Анна пристально смотрит на него.
— Не хочешь, можешь не отвечать. Просто подумай. — И он берет тлеющую сигару с краешка прилавка.
— Пим говорил, что у вас в Германии было издательство, — возможно, она вспоминает об этом лишь для того, чтобы избежать дальнейших расспросов про ее склонность к писательству, но на лицо Нусбаума наползает туча.
— Да, было, — отвечает он. — Еще отцовское. Небольшое, интеллектуально-эзотерическое, но, когда он умер, я решил расширить список авторов. Герман Кестен, Йозеф Рот, Андре Бретон. Да, замечательные были времена.
— А потом пришли нацисты, — говорит Анна.
Его голос становится совсем тихим.
— Потом да, пришли нацисты. — Он едва заметно пожимает плечами. — Я пытался начать заново в других местах. Пошел по исхоженному пути литературных изгнанников: Париж, потом Амстердам. В то время здесь было целое созвездие немецких издателей, и я очень надеялся, что у меня получится. Но деньги закончились, и… жизнь стала непростой. Мой волшебный мир перестал существовать.
Это Анне понятно. Пусть господин Нусбаум намного старше, но она чувствует в нем родственную душу. Преданный литературе человек, лишившийся всего.

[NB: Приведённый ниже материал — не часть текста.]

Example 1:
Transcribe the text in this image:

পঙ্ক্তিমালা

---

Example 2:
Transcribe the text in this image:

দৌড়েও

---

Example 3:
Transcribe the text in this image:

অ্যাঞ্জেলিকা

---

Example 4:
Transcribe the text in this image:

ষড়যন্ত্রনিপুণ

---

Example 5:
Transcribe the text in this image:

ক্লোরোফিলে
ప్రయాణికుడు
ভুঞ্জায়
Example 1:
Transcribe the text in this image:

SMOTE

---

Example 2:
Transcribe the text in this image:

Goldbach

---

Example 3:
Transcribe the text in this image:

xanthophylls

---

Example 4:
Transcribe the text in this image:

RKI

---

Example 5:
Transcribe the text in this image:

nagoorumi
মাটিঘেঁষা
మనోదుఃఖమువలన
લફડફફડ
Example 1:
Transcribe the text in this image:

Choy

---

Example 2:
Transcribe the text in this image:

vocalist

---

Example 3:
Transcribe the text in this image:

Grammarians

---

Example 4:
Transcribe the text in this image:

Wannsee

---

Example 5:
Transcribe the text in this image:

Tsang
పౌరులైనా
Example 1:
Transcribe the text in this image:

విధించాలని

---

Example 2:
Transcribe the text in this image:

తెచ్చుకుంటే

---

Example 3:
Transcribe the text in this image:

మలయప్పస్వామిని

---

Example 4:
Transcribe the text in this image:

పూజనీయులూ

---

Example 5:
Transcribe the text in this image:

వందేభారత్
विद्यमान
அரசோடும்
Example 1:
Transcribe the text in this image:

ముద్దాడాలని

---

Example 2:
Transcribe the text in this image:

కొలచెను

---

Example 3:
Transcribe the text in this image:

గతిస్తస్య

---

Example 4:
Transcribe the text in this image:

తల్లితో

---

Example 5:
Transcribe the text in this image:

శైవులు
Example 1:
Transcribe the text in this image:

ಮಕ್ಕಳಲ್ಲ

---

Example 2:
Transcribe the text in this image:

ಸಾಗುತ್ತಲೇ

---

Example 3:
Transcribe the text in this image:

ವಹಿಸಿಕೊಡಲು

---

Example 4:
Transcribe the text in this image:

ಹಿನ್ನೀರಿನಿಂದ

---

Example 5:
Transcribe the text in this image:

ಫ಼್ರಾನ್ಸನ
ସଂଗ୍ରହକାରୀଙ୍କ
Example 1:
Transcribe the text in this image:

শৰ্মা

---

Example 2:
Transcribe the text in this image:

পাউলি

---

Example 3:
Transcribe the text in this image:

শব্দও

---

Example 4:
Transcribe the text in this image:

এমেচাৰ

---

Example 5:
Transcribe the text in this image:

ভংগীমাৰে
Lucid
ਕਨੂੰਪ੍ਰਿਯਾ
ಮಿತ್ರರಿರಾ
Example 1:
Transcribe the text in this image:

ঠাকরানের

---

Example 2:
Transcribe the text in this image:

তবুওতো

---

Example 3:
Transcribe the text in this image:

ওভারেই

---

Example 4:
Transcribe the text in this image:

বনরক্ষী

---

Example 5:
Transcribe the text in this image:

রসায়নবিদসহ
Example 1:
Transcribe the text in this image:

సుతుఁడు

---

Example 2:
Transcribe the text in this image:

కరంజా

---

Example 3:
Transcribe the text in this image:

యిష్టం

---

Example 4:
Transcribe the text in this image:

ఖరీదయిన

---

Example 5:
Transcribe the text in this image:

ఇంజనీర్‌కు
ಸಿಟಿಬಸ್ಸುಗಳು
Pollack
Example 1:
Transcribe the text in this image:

На следующий день, явившись в контору, Анна узнает, что Пим снова вызвал в кабинет госпожу Цукерт с блокнотом стенографистки.
— Тебя это не тревожит? — спрашивает Анна у Мип.
— Что меня не тревожит?
— Что она слишком много на себя берет.
Мип качает головой:
— Никто не берет на себя слишком много, Анна.
В четыре часа господин Кюглер идет на кухню выпить чаю, как делает всякий раз в это время. Анна выскальзывает из-за стола.
— Пойду попью воды, — говорит она Мип и тут же выходит. В коридоре она слышит доносящийся из кабинета отца смех, а потом — непринужденную, судя по тону, беседу. Что еще хуже — они говорят по-немецки. По-немецки! На языке своих палачей.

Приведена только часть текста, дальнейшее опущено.